### [Goal of the exercise]
Return the number of lines below that contain "design"; nothing else belongs in the reply.

%%

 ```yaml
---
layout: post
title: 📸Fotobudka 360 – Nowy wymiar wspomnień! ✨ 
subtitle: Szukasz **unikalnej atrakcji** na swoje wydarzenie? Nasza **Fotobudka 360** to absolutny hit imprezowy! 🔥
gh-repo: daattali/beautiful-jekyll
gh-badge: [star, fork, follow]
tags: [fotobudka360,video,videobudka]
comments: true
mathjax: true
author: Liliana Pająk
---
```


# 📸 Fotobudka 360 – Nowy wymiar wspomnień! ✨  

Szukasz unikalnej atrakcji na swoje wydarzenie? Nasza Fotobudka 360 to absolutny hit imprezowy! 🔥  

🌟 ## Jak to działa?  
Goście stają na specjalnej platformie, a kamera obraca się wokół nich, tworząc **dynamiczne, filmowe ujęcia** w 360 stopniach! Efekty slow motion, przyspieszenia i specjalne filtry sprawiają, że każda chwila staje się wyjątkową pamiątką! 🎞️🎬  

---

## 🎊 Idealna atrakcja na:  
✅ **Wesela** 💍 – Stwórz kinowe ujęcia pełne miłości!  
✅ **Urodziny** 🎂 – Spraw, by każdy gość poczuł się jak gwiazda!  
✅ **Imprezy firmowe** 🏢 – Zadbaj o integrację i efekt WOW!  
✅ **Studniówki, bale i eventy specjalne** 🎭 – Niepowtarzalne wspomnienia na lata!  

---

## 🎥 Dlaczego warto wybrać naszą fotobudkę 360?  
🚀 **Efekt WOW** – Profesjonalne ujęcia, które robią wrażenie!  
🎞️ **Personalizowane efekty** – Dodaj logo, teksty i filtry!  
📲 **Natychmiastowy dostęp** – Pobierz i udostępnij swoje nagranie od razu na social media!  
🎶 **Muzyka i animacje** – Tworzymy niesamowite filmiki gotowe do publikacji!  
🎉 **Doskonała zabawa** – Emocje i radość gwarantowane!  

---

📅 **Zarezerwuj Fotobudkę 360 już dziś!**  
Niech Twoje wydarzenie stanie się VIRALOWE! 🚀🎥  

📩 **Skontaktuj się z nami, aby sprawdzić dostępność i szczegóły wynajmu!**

%%
%%

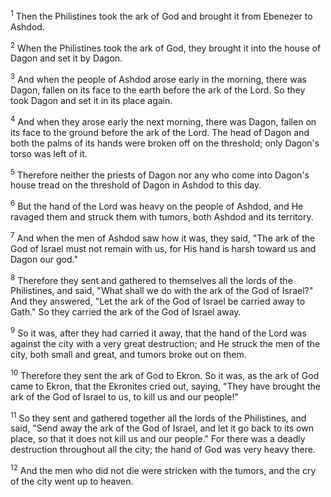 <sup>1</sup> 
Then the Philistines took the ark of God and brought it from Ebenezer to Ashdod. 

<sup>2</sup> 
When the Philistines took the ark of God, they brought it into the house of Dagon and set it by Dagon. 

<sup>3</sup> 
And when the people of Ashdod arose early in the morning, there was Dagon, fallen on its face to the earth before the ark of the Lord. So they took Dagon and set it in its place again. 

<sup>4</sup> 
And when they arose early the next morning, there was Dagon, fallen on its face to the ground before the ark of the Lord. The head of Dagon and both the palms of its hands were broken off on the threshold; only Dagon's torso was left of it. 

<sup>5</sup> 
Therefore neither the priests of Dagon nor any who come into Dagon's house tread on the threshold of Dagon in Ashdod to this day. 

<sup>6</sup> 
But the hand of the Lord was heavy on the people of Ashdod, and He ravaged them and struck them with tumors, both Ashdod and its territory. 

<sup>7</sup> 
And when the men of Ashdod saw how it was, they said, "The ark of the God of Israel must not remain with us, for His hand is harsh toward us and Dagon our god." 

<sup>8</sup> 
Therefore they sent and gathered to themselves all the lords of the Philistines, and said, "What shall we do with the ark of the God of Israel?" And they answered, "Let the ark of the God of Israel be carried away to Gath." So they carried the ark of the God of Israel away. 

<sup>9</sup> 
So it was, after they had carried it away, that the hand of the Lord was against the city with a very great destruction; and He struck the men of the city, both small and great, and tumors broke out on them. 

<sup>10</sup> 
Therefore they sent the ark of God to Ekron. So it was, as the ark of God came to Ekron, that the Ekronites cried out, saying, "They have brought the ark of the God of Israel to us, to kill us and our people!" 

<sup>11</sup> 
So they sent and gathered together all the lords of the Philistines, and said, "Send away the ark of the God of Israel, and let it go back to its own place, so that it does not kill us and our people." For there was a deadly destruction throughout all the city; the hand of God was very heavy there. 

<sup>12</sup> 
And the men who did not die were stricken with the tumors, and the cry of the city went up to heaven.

%%
%%

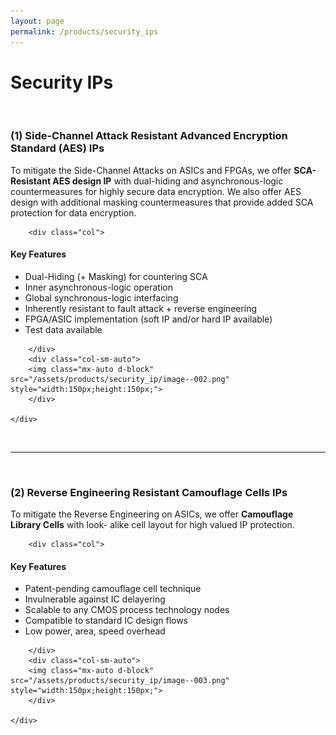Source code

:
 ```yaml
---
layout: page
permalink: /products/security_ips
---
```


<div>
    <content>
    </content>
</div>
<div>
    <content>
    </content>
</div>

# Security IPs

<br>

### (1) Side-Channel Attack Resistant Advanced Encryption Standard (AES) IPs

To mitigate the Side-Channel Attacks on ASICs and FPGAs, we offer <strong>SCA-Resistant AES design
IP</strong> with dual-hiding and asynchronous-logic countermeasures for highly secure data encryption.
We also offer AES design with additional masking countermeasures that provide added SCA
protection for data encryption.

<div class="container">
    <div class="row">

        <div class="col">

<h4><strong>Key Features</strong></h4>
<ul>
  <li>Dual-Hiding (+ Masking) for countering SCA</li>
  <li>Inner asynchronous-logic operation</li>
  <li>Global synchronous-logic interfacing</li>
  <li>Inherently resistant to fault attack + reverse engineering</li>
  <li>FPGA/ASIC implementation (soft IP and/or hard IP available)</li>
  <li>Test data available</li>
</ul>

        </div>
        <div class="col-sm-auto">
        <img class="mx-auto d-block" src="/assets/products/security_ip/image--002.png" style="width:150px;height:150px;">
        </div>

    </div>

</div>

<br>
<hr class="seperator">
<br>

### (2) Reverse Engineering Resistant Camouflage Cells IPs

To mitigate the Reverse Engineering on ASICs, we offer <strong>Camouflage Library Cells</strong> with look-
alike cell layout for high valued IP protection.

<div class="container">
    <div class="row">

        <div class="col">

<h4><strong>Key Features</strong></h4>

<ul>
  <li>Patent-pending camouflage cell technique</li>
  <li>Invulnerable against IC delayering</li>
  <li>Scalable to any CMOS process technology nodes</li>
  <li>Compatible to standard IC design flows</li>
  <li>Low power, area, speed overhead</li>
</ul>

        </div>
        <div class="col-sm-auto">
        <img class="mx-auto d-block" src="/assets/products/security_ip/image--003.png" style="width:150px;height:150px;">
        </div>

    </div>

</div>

%%

### [Written solution]
3